Il y a six ingénieurs en pétrochimie et 25 techniciens formés au collégial parmi les 40 employés de l'usine de polystyrène Nova Chemicals, dans l'est de Montréal.

Il y a six ingénieurs en pétrochimie et 25 techniciens formés au collégial parmi les 40 employés de l'usine de polystyrène Nova Chemicals, dans l'est de Montréal.

Tous sont assez instruits pour avoir compris d'avance la triple menace qui venait de la concurrence chinoise, de la hausse de notre dollar et des restructurations massives qui secouent tout ce sous-secteur de la pétrochimie mondiale.

Malgré cela, la nouvelle de la fermeture, hier matin, est tombée comme une sentence.

«C'est comme dans un salon funéraire, ici, aujourd'hui», a dit mercredi le directeur, Robert Boutin, qui a lancé l'usine à son ouverture en 1980 et qui l'a dirigée durant 22 de ses 27 années d'exploitation.

«Plusieurs de nos gens ont plus de 20 ans d'expérience. La plupart sont très qualifiés et ont de bonnes chances de se replacer dans l'industrie pétrochimique; mais quand même, c'est très dur», a dit M. Boutin.

M. Boutin était triste, mais aucunement surpris. «Ici, on fabrique ce qu'on appelle du polystyrène-choc, qui sert à mouler de la coutellerie de plastique, des pièces de pompes de piscine, de douches, d'imprimantes ou de machinerie de toute sorte.»

«La demande est à la baisse depuis 10 ans. Les clients qui utilisent notre produit ont déménagé leurs activités en Asie. De plus en plus, le polystyrène arrive ici en produits finis, sur nos étagères.
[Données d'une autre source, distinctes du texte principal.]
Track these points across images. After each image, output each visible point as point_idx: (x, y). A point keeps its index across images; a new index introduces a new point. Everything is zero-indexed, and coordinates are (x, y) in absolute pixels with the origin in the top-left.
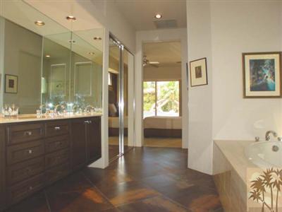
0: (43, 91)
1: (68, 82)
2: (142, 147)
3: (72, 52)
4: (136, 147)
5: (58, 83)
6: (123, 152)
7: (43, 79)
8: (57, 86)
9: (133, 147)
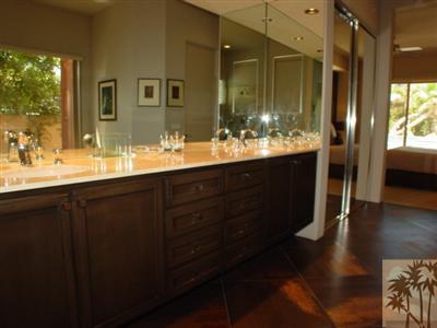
0: (221, 100)
1: (261, 86)
2: (381, 203)
3: (269, 39)
4: (370, 203)
5: (242, 89)
6: (348, 211)
7: (220, 82)
8: (242, 93)
9: (365, 202)
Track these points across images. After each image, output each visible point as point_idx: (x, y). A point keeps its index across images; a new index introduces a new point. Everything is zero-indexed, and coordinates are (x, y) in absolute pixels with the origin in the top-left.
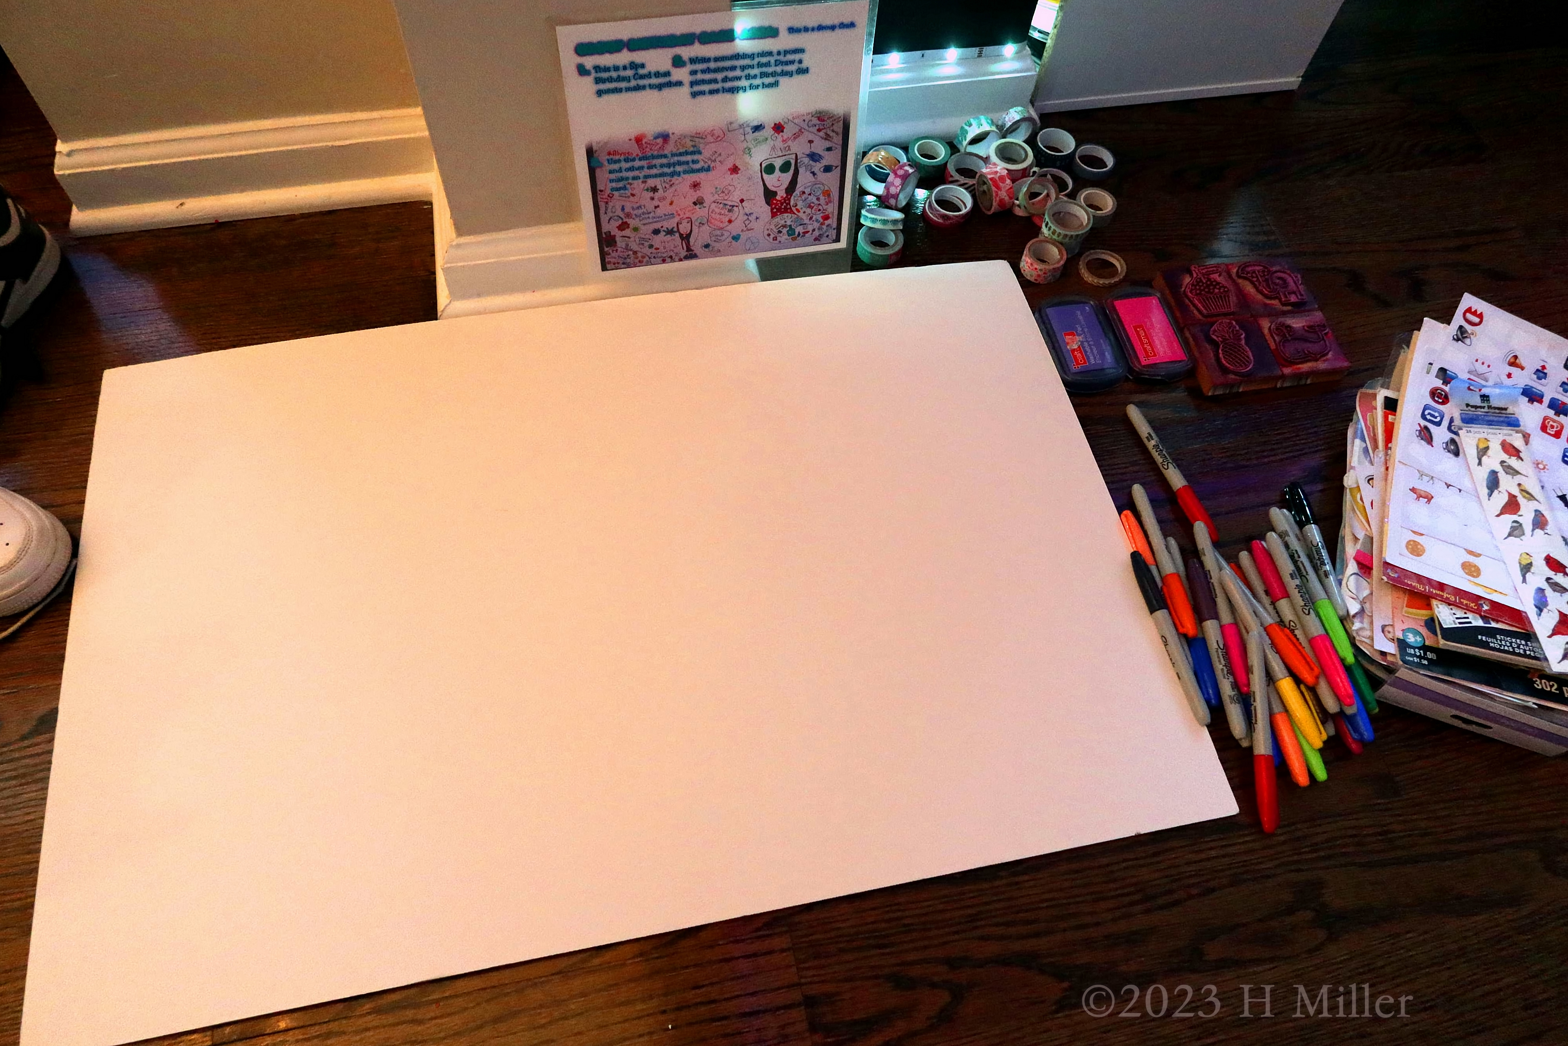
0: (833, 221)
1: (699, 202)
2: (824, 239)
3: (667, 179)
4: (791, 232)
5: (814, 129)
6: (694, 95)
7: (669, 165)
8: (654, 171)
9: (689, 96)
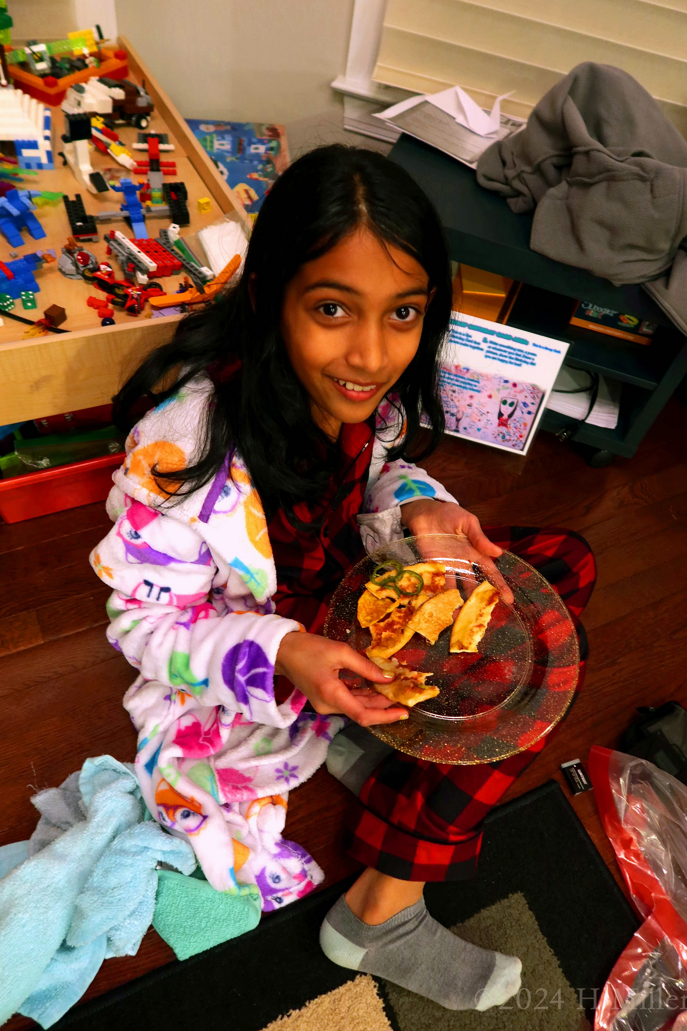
0: (523, 440)
1: (470, 405)
2: (517, 447)
3: (462, 389)
4: (504, 437)
5: (529, 392)
6: (486, 356)
7: (464, 383)
8: (457, 383)
9: (484, 356)
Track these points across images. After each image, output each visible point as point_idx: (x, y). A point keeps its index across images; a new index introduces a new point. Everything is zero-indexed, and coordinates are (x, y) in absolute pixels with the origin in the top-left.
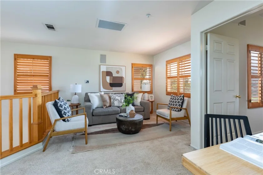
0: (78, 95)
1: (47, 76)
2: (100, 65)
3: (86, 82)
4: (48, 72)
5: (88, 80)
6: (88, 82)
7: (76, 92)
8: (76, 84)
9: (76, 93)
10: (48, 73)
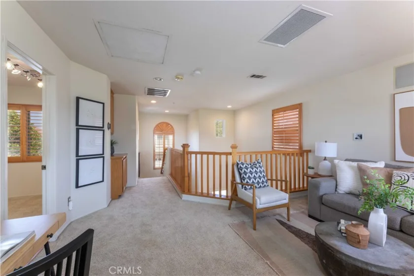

Nos clients industriels qui travaillaient nos résines à Montréal, à Toronto, aux États-Unis, ils ont fermé», dit M. Boutin.

Et d'autres usines de polystyrène ont ouvert en Chine, en Inde et ailleurs en Asie, au sein des complexes pétrochimiques récemment construits pour alimenter la production industrielle à bas coût.

Résultat, l'entreprise -et tous ses concurrentes en Amérique du Nord et en Europe- ont plus de capacité que de demande.

«Nova Chemicals perd de l'argent depuis cinq ans avec le polystyrène», dit M. Boutin. Ces pertes ont atteint 13 millions US juste pour le semestre qui s'est terminé le 30 juin dernier.

Cette surcapacité sur deux continents donne lieu à des mariages transatlantiques forcés dans tout le secteur pour couper la capacité, consolider les restes et réduire les firmes à des tailles rentables.

Il y a 11 jours, la canado-américaine Nova et l'anglaise Ineos ont fusionné leurs activités dans ce secteur, avec l'objectif de réduire leurs dépenses de 50 millions US par année. L'américaine Dow Chemicals et la franco-belge TotalFina vont imiter leur démarche bientôt.

Ineos-Nova, nouveau nom du propriétaire de l'usine de Montréal, affirme que cette fermeture permet de réaliser 10% de la rationalisation prévue. Ce qui veut dire que les salariés des quatre autres usines d'Ineos-Nova (toutes aux États-Unis) vont continuer à mal dormir tant qu'il n'y aura plus de courtes pailles à tirer.

Pourquoi fermer l'usine de Montréal la première? À 55 000 tonnes par année, elle est, de loin, la plus petite des cinq d'Ineos Nova en Amérique du Nord (capacité annuelle totale: 1,4 million de tonnes, dont 320 000 tonnes à la plus grande usine).

Et curieusement, c'est un effet tardif du libre-échange. Comme beaucoup d'usines pétrochimiques canadiennes, l'usine de polystyrène de Montréal a été construite (en 1980) avant le traité de libre-échange avec les États-Unis entré en vigueur en 1989.

Ces usines alimentaient le petit marché canadien et étaient des naines en comparaison de celles construites aux États-Unis à l'époque et depuis.

«Aucune des usines américaine ne tourne au maximum et elles n'auront qu'à augmenter leur production de 5 ou 6% chacune pour absorber les 55 000 tonnes par année de l'usine montréalaise», dit M. Boutin.